Il fatto:  http://www.ilmessaggero.it/primopiano/scuola_e_universita/lettera_professori_giovani_scrivere-2238656.html

° ° °

600 docenti italiani (professori universitari dunque) hanno fatto un appello allo Stato chiedendo di salvare la lingua italiana. Perché “salvare” ? Perché si sono accorti, finalmente, che è urgente porre nuovamente al centro della didattica le competenze linguistiche di base: l’italiano; perché pochissimi ragazzi, anche se frequentano l’Università, sanno scrivere o parlare correttamente l’italiano. Ci sono grosse carenze nella loro conoscenza della sintassi e della grammatica, e il loro bagaglio lessicale è assai ridotto.

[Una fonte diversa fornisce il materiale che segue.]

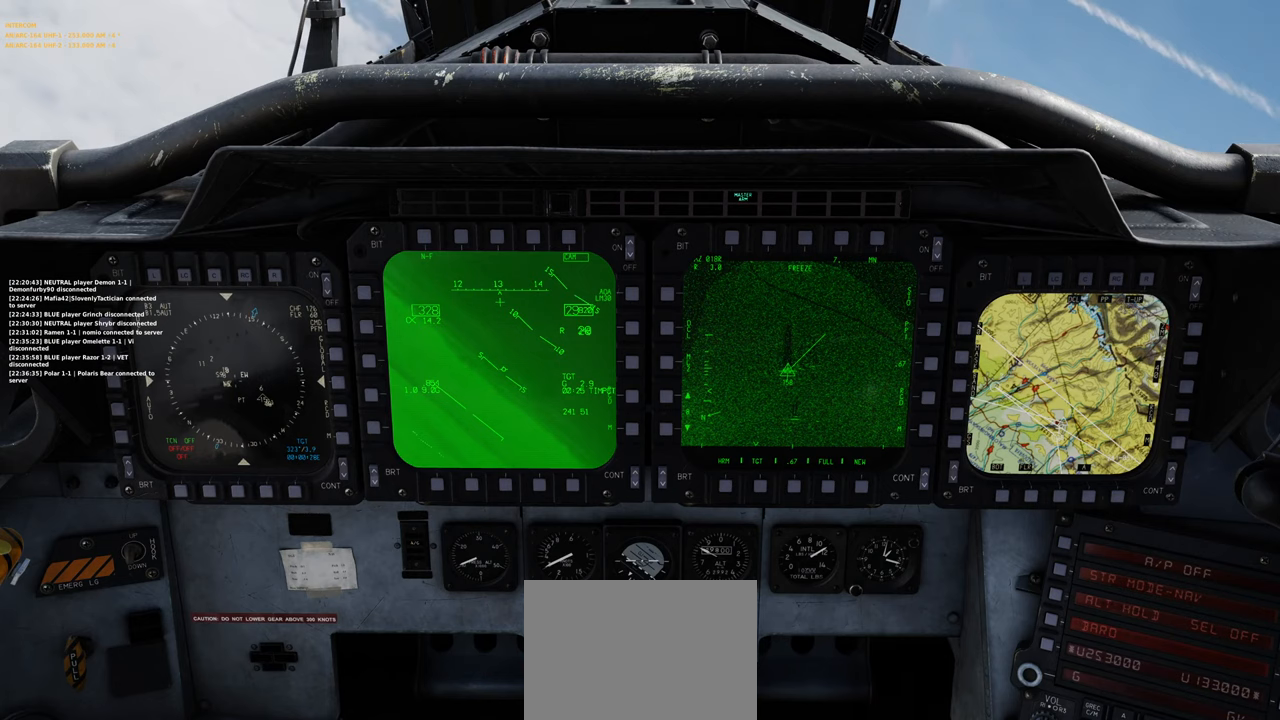
{"buttons": [], "left_stick": "center", "right_stick": "center", "events": []}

Ogni idioma ha la sua storia; mi soffermerò su quello italiano, perché è la mia lingua, perché proprio in questi giorni se ne parla (vedi il fatto) e, finalmente, si è capito che la lingua italiana è stata per troppo tempo trascurata, anche da coloro che sono preposti all’insegnamento e alla trasmissione delle conoscenze.

Giusto è stato dunque fare l’appello al Presidente del Consiglio, al ministro dell’Istruzione e al Parlamento. La lettera, partita da un gruppo di docenti di Firenze, è stata inviata anche a tutti i docenti di tutta Italia ed ha ottenuto moltissime adesioni, con le firme di esperti, Accademici della Crusca, linguisti, pedagogisti, storici, filosofi, scrittori, matematici, sociologi, storici dell’arte, costituzionalisti, neuropsichiatri infantili ed economisti.

…e un pezzetto di storia:

E’ inevitabile tornare a parlare di Dante Alighieri, pure lui di Firenze, considerato da tutti ‘il padre della lingua italiana’, la cosiddetta ‘lingua volgare’ cioè del popolo (da vulgus, “popolo”). Dovete sapere che nel 1308 egli si era molto impegnato sul piano linguistico, componendo un trattato in latino sulla lingua e lo stile:  il “De vulgari eloquentia“, nel quale passa in revisione i differenti dialetti della lingua italiana, alla ricerca di una ‘lingua perfetta’.

Come si legge sul sito: http://biografieonline.it/biografia.htm?BioID=931&biografia=Dante+Alighieri

“   (egli) proclama di non aver trovato «l’odorante pantera dei bestiari» del Medioevo che cercava, ivi compresi il fiorentino e le sue imperfezioni. Pensa di aver captato «l’insaziabile belva in quel volgare che in ogni città esala il suo odore e in nessuna trova la sua tana». Fonda la teoria di una lingua volgare che chiama «illustre», che non può essere uno dei dialetti locali italiani ma una lingua frutto del lavoro di pulizia portato avanti collettivamente dagli scrittori italiani. È il primo manifesto per la creazione di una lingua letteraria nazionale italiana.   ”     [Dante, per questo, potrebbe essere considerato anche un linguista]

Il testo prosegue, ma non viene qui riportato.